More of that when we return on Monday.

Doing Our Job for Us: Gawker

Thanks to the good folks over at Gawker for coming up with an extensive list of ways to know if your child is gay, based on some psychologist’s conclusion that “gender-variant behavior” is a good predictor of future sexuality. Some choice excerpts:

  • The first thing on your daughter’s Christmas list is flannel shirts. The second is a bond for college tuition. (Smith is expensive!)
  • Your son tells you he wants to dress up for Halloween like his idol, Entertainment Tonight‘s Mary Hart.
  • Your kid requests a Justin Bieber haircut. This is true for children of both sexes.

Important things to keep in mind, friends.

The Economist and Work Incentives: Things I Really Know Nothing (But Still Have Opinions) About

Okay, I’ll admit it: I read the Economist, and not just because I have trouble sleeping at night. I read it for work, as part of my research for the Harper’s Index, which I write each month. I came across a interesting article recently, written by the anonymous (and in my opinion, stupidly named) columnist, Schumpeter, on how businesses are trying to increase the amount of fun Americans get to have at work (without engaging in illicit or illegal activities):

The cult of fun is deepening as well as widening. Google is the acknowledged champion: its offices are blessed with volleyball courts, bicycle paths, a yellow brick road, a model dinosaur, regular games of roller hockey and several professional masseuses. But now two other companies have challenged Google for the jester’s crown—Twitter, a microblogging service, and Zappos, an online shoe-shop.

Twitter’s website stresses how wacky the company is: workers wear cowboy hats and babble that: “Crazy things happen every day…it’s pretty ridiculous.” The company has a team of people whose job is to make workers happy: for example, by providing them with cold towels on a hot day. Zappos boasts that creating “fun and a little weirdness” is one of its core values. Tony Hsieh, the boss, shaves his head and spends 10% of his time studying what he calls the “science of happiness”. He once joked that Zappos was suing the Walt Disney Company for claiming that it was “the happiest place on earth”. The company engages in regular “random acts of kindness”: workers form a noisy conga line and single out one of their colleagues for praise. The praisee then has to wear a silly hat for a week.
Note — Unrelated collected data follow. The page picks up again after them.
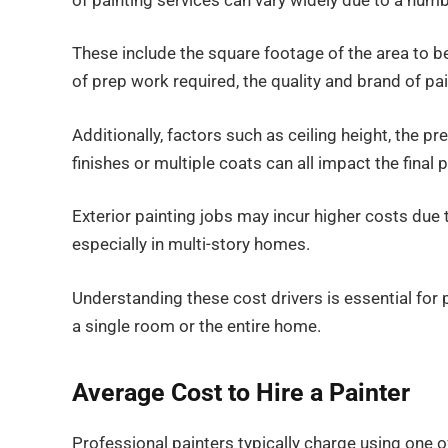
of painting services can vary widely due to a numb
These include the square footage of the area to be
of prep work required, the quality and brand of pai
Additionally, factors such as ceiling height, the p
finishes or multiple coats can all impact the final p
Exterior painting jobs may incur higher costs due 
especially in multi-story homes.
Understanding these cost drivers is essential for 
a single room or the entire home.
Average Cost to Hire a Painter
Professional painters typically charge using one of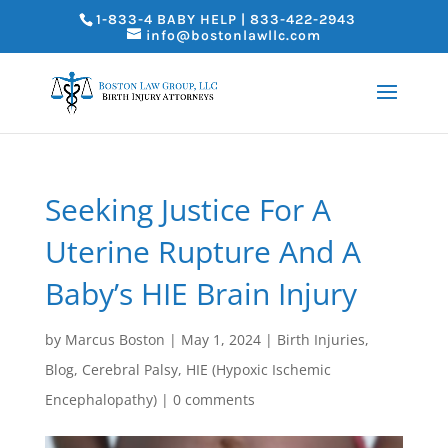
1-833-4 BABY HELP | 833-422-2943
info@bostonlawllc.com
Seeking Justice For A
Uterine Rupture And A
Baby’s HIE Brain Injury
by
Marcus Boston
|
May 1, 2024
|
Birth Injuries
,
Blog
,
Cerebral Palsy
,
HIE (Hypoxic Ischemic
Encephalopathy)
|
0 comments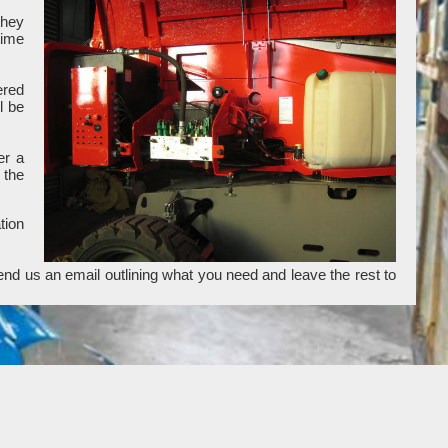
they
time
ered
l be
er a
 the
tion
end us an email outlining what you need and leave the rest to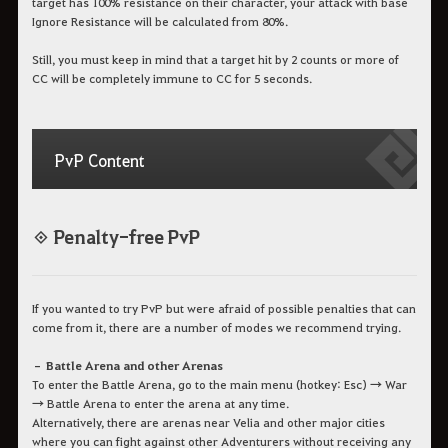
target has 100% resistance on their character, your attack with base
Ignore Resistance will be calculated from 80%.
Still, you must keep in mind that a target hit by 2 counts or more of
CC will be completely immune to CC for 5 seconds.
PvP Content
◈ Penalty-free PvP
If you wanted to try PvP but were afraid of possible penalties that can
come from it, there are a number of modes we recommend trying.
– Battle Arena and other Arenas
To enter the Battle Arena, go to the main menu (hotkey: Esc) → War
→ Battle Arena to enter the arena at any time.
Alternatively, there are arenas near Velia and other major cities
where you can fight against other Adventurers without receiving any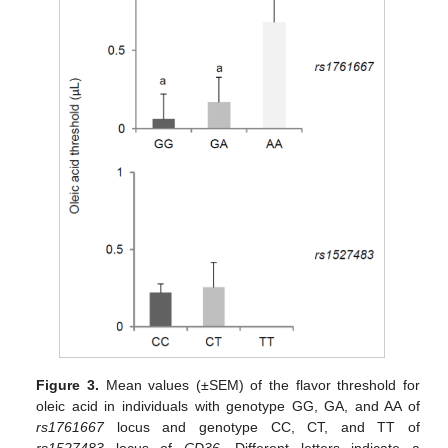
Figure 3.
Mean values (±SEM) of the flavor threshold for
oleic acid in individuals with genotype GG, GA, and AA of
rs1761667
locus and genotype CC, CT, and TT of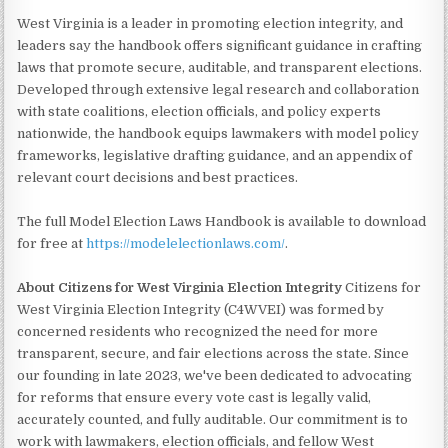
West Virginia is a leader in promoting election integrity, and
leaders say the handbook offers significant guidance in crafting
laws that promote secure, auditable, and transparent elections.
Developed through extensive legal research and collaboration
with state coalitions, election officials, and policy experts
nationwide, the handbook equips lawmakers with model policy
frameworks, legislative drafting guidance, and an appendix of
relevant court decisions and best practices.
The full Model Election Laws Handbook is available to download
for free at
https://modelelectionlaws.com/
.
About Citizens for West Virginia Election Integrity
Citizens for
West Virginia Election Integrity (C4WVEI) was formed by
concerned residents who recognized the need for more
transparent, secure, and fair elections across the state. Since
our founding in late 2023, we've been dedicated to advocating
for reforms that ensure every vote cast is legally valid,
accurately counted, and fully auditable. Our commitment is to
work with lawmakers, election officials, and fellow West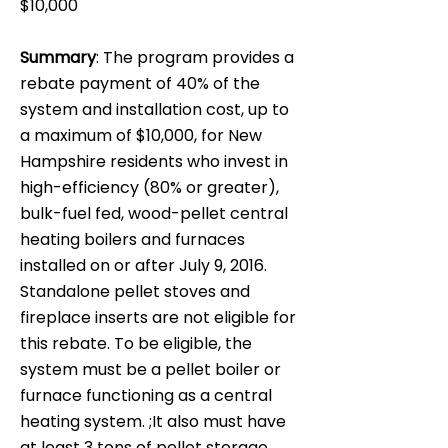
$10,000
Summary
: The program provides a
rebate payment of 40% of the
system and installation cost, up to
a maximum of $10,000, for New
Hampshire residents who invest in
high-efficiency (80% or greater),
bulk-fuel fed, wood-pellet central
heating boilers and furnaces
installed on or after July 9, 2016.
Standalone pellet stoves and
fireplace inserts are not eligible for
this rebate. To be eligible, the
system must be a pellet boiler or
furnace functioning as a central
heating system. ;It also must have
at least 3 tons of pellet storage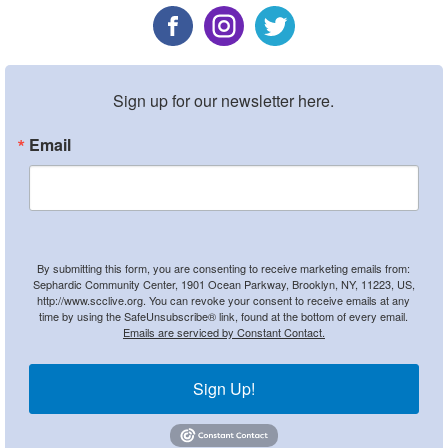
Sign up for our newsletter here.
Email
By submitting this form, you are consenting to receive marketing emails from:
Sephardic Community Center, 1901 Ocean Parkway, Brooklyn, NY, 11223, US,
http://www.scclive.org. You can revoke your consent to receive emails at any
time by using the SafeUnsubscribe® link, found at the bottom of every email.
Emails are serviced by Constant Contact.
Sign Up!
Now, short of having a silly hat—cuz who doesn’t want one of those bad boys for office and home use—why would the masters of industry in this country think I want to have more fun at work? I can’t speak for the employed-without-children, but I can’t imagine they are all that different from me: I want to do my work and leave. Creating things that will keep me in my office strikes me as, well, a way for an employer to keep me in my office. Which is not where I house my girlfriend, children, television, or refrigerator. As a parent, I’m constantly looking for ways to meet me work responsibilities while simultaneously spending as little time physically in the office as is possible and ethical. This trend directly counteracts those efforts.

It reminded me of some work-related experiences I had years ago when I lived in Vietnam (that’s how I met Matt; we were both sub-editors at Vietnam News). I had a friend who was a manager at a foreign-owned mobile-phone company. One of his colleagues was having a hard time motivating his Vietnamese employees, despite having implemented a number of what he considered worker-friendly office policies, the crowning achievement of which was casual Friday attire for work.

The Vietnamese employees detested casual Friday, largely because they were, culturally speaking, not quite as sartorially casual as the average American. They liked dressing up—it signaled success and respect to them. Telling them to wear Dockers wasn’t going to make them feel more invested in the company.

My friend’s solution, and it was a good one, was to create a program within the company where employees could earn training and education trips abroad. This cost the company money, of course, but it was suitably difficult for the employees to achieve, and most important, it was something they really wanted.

Trip abroad or funny hat? Hmm. Check back with me later. I’m thinking here.